El caminante que sigue la ruta de Alfonso II hacia Santiago se adentra en la fábrica de la historia compostelana y en el corazón de una Asturias bella, solitaria y silenciosa

El Camino Primitivo: con los ojos del primer peregrino

Al llegar a Oviedo tras recorrer el Camino de la Costa, tuve la impresión de adentrarme en la fábrica de la historia compostelana, allí donde todo empezó, en los albores del siglo IX, después del descubrimiento de una misteriosa tumba, atribuida al apóstol Jaime el Mayor. Alfonso II el Casto, habiendo establecido en dicha Ciudad la sede de la nueva capital del reino y la punta de lanza de la Reconquista de la España -sometida al yugo moro desde hacía más de un siglo-, partió rumbo al fin de las tierras del Occidente cristiano para celebrar allí la invención de las reliquias que iban a revolucionar el mundo medieval, impregnado de fervor y piedad. Con esta manifestación contundente, acababa de impulsar, sin saberlo, una de las más importantes peregrinaciones de la cristiandad, junto con Roma y Jerusalén.

▶ TAREAS Y EJERCICIOS:
1) En el texto sobre el Camino Primitivo, ¿por qué llegar a Oviedo da la impresión de adentrarse en «la fábrica de la historia compostelana»? Contesta en una a tres oraciones.
2) Continúa el texto sobre el Camino Primitivo a partir de su última oración.
El listado procede de otra fuente.

▶ MATERIAL PROPORCIONADO:
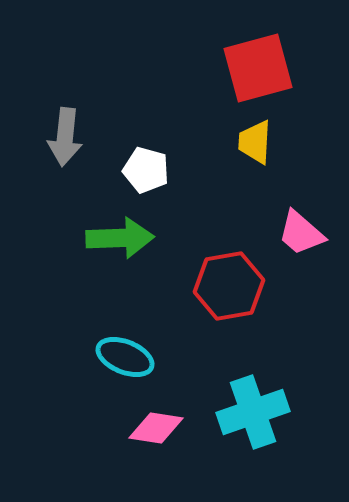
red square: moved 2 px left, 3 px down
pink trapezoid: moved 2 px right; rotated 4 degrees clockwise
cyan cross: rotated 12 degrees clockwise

▶ RESULTADOS DE TAREAS:
1) Porque en Oviedo es donde todo empezó, a comienzos del siglo IX, tras el descubrimiento de una tumba atribuida al apóstol Jaime el Mayor. Alfonso II el Casto, que había establecido en esa ciudad la capital del reino, partió hacia el fin de las tierras del Occidente cristiano para celebrar la invención de las reliquias. Así impulsó, sin saberlo, una de las peregrinaciones más importantes de la cristiandad.

2)
Ya entrado en el Camino Primitivo el peregrino, conforme va adelantándose hacia lo desconocido, accede también a lo largo de las etapas y en el marco de un paisaje magnífico y salvaje, entre cielo y tierra, a otros caminos más hondos: los del conocimiento. Pequeño y gran patrimonio jacobeo, ciudades de arte e historia... Allí donde Grado, San Salvador de Cornellana, Salas, Grandas de Salime llaman a las quimeras de un pasado memorable, Oviedo, Lugo, Melide, ya en Galicia, valoran y ensanchan el lirismo de los siglos. Sobre este lienzo de fondo excepcional van acuñándose las largas jornadas de andanzas por sierras y valles, compuestas de pequeños eventos y encuentros sorprendentes.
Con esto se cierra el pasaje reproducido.